As McGrath considers how to spend surpluses, time pressure mounts on politicians to have their voices heard

There is a well-known phrase that goes along these lines: He who has the gold, makes the rules.

After more than a decade holding onto the nation’s purse-strings, Fine Gael relinquished the role of Minister for Finance to Fianna Fáil TD Michael McGrath late last year as part of the changeover of Taoiseach.

McGrath tried to stamp down his authority this week, telling reporters that he would not be “bullied” into budget demands by Coalition partners. This followed a decision by three Fine Gael junior ministers to publicly call for a tax break of €1000 for middle income earners.

But while McGrath may hold the keys to the vault, the attitude among Fine Gael TDs is this: we fixed the mess that Fianna Fáil made, and we will reap those rewards come hell or high water. There is more than a hint of bitterness among the Fine Gael party faithful that just as billions and billions begin to roll in with huge projected surpluses, it is Fianna Fáil who may get the credit for letting the good times roll again.


None of that explains the timing of the early budget kite flying, though. What is actually happening behind the scenes is that there is a “period of reflection” underway inside the Department of Finance.

The recently published Stability Programme Update predicted budget surpluses totalling some €65 billion over the next three years, largely driven by huge increases in corporation tax receipts. Mr McGrath has told colleagues that he will take some time to consider the best way to spend and save this money, and Coalition figures appear to be under the impression that this period of reflection will last six weeks.

The Fine Gael junior ministers’ demands came right smack bang in the middle of this six-week period. In a few weeks’ time, McGrath will go to Cabinet with a memo detailing his plans for the surpluses. There is clearly a time pressure on politicians to have their voices heard around what they want to see for Budget 2024 and beyond.

There is also a deeply political dimension to the war of words that has erupted between the two parties.

Fine Gael are under pressure electorally in various constituencies around the country, and they know it. This week, David Stanton became the fifth Fine Gael TD to announce his departure in recent months, leaving the party with the task of finding replacement candidates before a general election that could come next year. The day was always going to come when, with an election looming, the old Civil War parties would have to strike out and fend for themselves, and try to shore up their own vote.
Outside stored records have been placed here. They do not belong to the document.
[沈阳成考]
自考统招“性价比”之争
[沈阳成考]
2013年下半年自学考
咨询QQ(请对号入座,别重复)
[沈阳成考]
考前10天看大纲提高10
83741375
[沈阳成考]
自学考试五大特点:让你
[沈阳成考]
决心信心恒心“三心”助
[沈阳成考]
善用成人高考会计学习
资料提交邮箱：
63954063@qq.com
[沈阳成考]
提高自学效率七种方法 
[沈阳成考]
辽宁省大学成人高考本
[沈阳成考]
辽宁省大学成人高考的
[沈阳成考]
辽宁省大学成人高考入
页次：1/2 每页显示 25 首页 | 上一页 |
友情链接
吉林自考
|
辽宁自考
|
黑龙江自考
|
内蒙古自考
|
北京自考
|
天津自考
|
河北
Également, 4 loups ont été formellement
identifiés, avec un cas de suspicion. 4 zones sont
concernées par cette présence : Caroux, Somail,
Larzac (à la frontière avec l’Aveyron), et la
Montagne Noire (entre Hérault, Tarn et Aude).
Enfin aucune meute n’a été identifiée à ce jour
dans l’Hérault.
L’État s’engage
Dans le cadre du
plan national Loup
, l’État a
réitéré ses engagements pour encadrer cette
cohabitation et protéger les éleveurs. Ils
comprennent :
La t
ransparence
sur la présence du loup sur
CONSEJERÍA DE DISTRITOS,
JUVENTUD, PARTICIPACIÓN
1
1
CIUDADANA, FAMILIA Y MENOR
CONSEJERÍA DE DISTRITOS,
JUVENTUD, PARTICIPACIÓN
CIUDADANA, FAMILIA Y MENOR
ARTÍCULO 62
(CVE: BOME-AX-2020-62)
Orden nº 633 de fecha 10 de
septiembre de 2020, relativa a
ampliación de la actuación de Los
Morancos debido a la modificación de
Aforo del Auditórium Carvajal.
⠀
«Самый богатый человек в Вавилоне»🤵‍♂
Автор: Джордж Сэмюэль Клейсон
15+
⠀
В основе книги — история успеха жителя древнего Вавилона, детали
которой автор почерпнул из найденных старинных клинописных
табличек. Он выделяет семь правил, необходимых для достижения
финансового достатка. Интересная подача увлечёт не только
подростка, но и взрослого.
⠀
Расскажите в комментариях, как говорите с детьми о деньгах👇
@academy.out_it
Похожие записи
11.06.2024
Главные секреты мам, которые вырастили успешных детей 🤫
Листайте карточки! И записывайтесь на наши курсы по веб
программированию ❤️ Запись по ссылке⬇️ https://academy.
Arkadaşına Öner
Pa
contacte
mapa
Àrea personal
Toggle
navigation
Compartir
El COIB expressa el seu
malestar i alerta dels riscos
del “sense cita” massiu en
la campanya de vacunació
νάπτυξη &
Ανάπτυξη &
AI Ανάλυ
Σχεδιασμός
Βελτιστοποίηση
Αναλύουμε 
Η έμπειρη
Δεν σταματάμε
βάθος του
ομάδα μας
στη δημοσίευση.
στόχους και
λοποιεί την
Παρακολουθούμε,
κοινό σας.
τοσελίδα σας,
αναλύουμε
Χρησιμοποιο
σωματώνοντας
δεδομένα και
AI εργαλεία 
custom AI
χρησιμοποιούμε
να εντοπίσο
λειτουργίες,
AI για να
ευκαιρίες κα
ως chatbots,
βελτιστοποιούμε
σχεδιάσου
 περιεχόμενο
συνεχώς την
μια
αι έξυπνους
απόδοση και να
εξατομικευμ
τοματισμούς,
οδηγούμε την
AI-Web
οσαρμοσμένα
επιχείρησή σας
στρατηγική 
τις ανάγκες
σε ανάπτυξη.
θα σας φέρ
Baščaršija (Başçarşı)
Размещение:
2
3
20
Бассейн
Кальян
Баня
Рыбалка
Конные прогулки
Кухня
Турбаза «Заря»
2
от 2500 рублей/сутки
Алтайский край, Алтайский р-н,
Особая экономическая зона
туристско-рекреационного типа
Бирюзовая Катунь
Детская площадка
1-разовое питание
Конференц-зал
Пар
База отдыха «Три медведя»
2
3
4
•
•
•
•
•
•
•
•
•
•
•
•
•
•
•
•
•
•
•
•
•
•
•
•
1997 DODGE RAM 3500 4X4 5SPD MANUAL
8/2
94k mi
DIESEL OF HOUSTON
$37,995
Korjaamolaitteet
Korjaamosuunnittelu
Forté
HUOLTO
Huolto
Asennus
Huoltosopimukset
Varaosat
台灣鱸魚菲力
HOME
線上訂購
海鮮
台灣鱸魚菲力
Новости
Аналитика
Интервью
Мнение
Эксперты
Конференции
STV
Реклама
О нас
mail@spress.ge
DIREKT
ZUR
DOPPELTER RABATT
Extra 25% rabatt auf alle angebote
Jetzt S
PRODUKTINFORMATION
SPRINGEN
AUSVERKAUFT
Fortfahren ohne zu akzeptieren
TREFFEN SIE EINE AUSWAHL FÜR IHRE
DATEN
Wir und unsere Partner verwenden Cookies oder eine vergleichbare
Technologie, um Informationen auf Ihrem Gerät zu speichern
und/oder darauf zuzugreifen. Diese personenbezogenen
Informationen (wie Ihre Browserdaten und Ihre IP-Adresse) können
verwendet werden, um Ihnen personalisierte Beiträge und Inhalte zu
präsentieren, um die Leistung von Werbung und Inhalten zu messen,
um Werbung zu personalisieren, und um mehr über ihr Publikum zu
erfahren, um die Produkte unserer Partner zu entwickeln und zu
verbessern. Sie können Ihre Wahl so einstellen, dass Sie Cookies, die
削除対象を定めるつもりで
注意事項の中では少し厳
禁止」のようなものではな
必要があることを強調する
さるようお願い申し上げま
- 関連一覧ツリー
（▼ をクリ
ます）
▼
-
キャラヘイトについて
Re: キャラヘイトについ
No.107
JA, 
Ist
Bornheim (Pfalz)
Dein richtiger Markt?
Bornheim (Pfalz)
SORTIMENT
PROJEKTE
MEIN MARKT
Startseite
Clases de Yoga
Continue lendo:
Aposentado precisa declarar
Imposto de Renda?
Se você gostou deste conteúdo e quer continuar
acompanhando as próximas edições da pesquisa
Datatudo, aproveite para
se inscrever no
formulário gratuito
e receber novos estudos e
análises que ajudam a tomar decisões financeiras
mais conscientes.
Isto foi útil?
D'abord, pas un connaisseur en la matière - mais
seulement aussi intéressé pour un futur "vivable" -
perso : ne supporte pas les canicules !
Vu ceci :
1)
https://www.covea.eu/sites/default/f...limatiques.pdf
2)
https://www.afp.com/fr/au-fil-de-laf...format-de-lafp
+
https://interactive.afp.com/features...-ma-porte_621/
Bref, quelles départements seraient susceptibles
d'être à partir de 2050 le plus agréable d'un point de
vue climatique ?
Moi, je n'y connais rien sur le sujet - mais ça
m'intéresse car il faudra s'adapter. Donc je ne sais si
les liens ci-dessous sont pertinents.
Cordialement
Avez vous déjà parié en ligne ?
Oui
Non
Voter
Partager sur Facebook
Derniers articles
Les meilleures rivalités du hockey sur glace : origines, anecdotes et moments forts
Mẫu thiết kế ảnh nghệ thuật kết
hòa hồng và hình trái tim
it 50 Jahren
For Fine Gael, they have always prioritised income tax cuts for the “squeezed middle” as their key policy commitment. Fianna Fáil have historically favoured a 2:1 split in favour of investment in public services. The Green Party’s goals are obvious.

In truth, actual negotiations for Budget 2024 are a long way off.

The next big set-piece will be in July, when the Government will publish the Summer Economic Statement, which sets out the broad parameters of what is available for the budget. After this, there will be a brief lull over the summer recess and towards the end of August, the actual substantive Budget 2024 talks will begin.

In the meantime, expect many budget kites to fly, and expect many such kites to be torn down in the battle of wills between the Coalition parties. The political cost of such sniping could be a little more serious, however, if Fianna Fáil continue to feel fundamentally undermined.

To finish on another apt quote, this time from Ralph Waldo Emerson: Money often costs too much, and power and pleasure are not cheap.